▶ **Fragmento del texto**
Dos hombres se columpian entre el hoy y los 70, van y vienen en su cabeza mientras viajan en sendas limusinas hacia el mismo lugar. Ambos fueron contratados por un programa de televisión para ser protagonistas de una “reconciliación”. Antes del show, lo que la cámara encuadra una y otra vez es el espejo retrovisor: quiénes fueron y quiénes son.
Estamos en Irlanda. Uno de los hombres (Liam Neeson) parece un empresario de camino a algún negocio. Sereno, piel tirante, piernas cruzadas. En su adolescencia adoraba calzarse una chaquetita negra que apenas ocultaba su arma, revólver que guardaba junto a viejos juguetes. Apenas un muchachito preocupado por su acné. Pero para ser aceptado en el grupo, tuvo que matar.
El otro hombre (James Nesbitt) es un manojo de nervios. Mira para todos lados con el semblante molido. Increpa a Dios y todavía tiene fuerzas para preguntarle por qué. A su hermano lo masacraron hace 30 años. Él estaba a pocos metros en el momento fatal, jugando a la pelota en la calle, muy concentrado en batir su propio récord. Pateaba contra la pared y la devolvía, una, dos, tres, cuatro… cien. Jamás imaginó que seguiría contando hasta hoy, aguantando la furia, noventa y ocho, noventa y nueve… y vuelta a empezar. Una condena de por vida para no explotar.
Los espejos, otra vez. O su imposibilidad de reflejar. Cinco minutos de gloria (Five minutes in heaven) es una película sobre esas imágenes que nunca se podrán capturar. Si le damos poco crédito al alemán Oliver Hirschbiegel (director de despareja trayectoria), es probable que el film nos resulte por lo menos estrambótico. Pero, justamente, ésa es la idea: sacudir las formas y las formalidades, sabiendo que la culpa no se puede curar. Por eso el relato descoloca, pega volantazos, lleva y trae histrionismos típicos para luego lanzarlos por la ventana. (En lo que sigue, voy a revelar detalles).

▶ **Datos proporcionados**
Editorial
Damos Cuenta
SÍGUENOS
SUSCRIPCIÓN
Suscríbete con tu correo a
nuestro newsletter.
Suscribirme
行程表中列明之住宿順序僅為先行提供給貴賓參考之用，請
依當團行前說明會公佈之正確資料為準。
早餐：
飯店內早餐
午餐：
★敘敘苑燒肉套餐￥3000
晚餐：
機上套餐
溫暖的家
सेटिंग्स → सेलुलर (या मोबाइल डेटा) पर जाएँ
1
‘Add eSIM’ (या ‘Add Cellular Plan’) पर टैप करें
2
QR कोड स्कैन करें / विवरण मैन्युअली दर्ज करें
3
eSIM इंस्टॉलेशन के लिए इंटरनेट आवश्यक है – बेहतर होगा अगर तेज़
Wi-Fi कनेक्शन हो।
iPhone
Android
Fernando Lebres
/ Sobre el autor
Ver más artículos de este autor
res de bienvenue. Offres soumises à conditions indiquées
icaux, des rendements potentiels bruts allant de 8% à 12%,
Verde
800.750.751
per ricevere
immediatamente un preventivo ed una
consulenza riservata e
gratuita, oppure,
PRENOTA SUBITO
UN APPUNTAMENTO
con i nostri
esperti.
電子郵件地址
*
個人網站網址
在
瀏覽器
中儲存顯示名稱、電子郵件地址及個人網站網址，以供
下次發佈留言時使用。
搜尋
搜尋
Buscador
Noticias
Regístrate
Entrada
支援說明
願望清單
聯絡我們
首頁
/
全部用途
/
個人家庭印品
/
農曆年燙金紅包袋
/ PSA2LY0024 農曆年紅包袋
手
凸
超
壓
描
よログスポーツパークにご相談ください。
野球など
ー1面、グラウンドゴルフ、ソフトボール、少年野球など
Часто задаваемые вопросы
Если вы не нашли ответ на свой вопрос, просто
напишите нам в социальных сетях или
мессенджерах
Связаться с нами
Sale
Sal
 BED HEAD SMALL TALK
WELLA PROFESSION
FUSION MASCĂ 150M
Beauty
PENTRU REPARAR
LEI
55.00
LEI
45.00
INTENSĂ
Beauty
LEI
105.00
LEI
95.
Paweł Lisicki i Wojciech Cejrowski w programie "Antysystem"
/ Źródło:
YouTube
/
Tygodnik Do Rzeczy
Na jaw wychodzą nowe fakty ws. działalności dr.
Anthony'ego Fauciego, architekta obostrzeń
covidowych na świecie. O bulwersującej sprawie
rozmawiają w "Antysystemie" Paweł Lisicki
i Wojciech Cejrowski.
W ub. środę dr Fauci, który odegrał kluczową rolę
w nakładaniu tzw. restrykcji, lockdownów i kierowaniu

▶ **Tarea 1**
Responde según el texto sobre la película Cinco minutos de gloria:
(a) ¿Qué actor interpreta al hombre que parece un empresario de camino a algún negocio?
(b) ¿Qué hacía el otro hombre en la calle cuando mataron a su hermano?
(c) ¿De qué nacionalidad es el director de la película y cómo se llama?
▶ **Tarea 2**
Escribe cómo sigue el texto sobre la película Cinco minutos de gloria, a partir de su última oración.

▶ **Respuesta 1**
(a) Liam Neeson.
(b) Jugaba a la pelota pateándola contra la pared, concentrado en batir su propio récord.
(c) Es alemán y se llama Oliver Hirschbiegel.

▶ **Respuesta 2**
A ver: ya pasó casi una hora de película y todo indica que asistiremos a un reality show con suspenso, una performance vistosa entre un hombre que pide perdón y otro que quiere venganza. Pero no, ese lugar común queda abortado por un arrebato, un portazo que desnuda la grotesca simplificación mediática de la memoria político.
Luego el relato se entusiasma con una batalla cuerpo a cuerpo, algo más “cinematográfico” que la propuesta televisiva anterior, para lo cual monta una inesperada coreografía de acción (o de western, como sugirió Horacio Bernades), una escena tan animosamente inverosímil que nos deja un poco frustrados.
Y hay más reversos de la trama: el ex guerrillero a quien creíamos un ejecutivo aburguesado, hoy no es más que un pobre tipo sumido en el vacío, mientras que el otro personaje, con todo los tics de un border para el hospicio, en realidad tiene una linda familia que se convertirá en su última y necesaria palanca.
¿A dónde llegamos con todos estos giros? Quizás a la poco espectacular conclusión de que en tragedias como ésta la redención no existe, como tampoco la catarsis definitiva, aunque la televisión y el cine insistan en narrarlas. El duelo es pesado, pedestre, demasiado inabarcable como para dejarse fotografiar. Aunque tal vez, algún día, se pueda empezar a poner en palabras, de allí que John (Nesbitt) se anime por fin a probar la terapia de grupo. “Compré unas sandalias para venir, porque lo vi en una película. Vi que todos se sentaban en círculo y usaban sandalias”, bromea John con sus compañeros, otro guiño autoconsciente sobre el propósito del film: descreer de las imágenes prefabricadas para salir a pisar lo real.
No se trata de conciliar, porque queda claro que la sutura es imposible. La Historia deberá seguir supurando su malestar.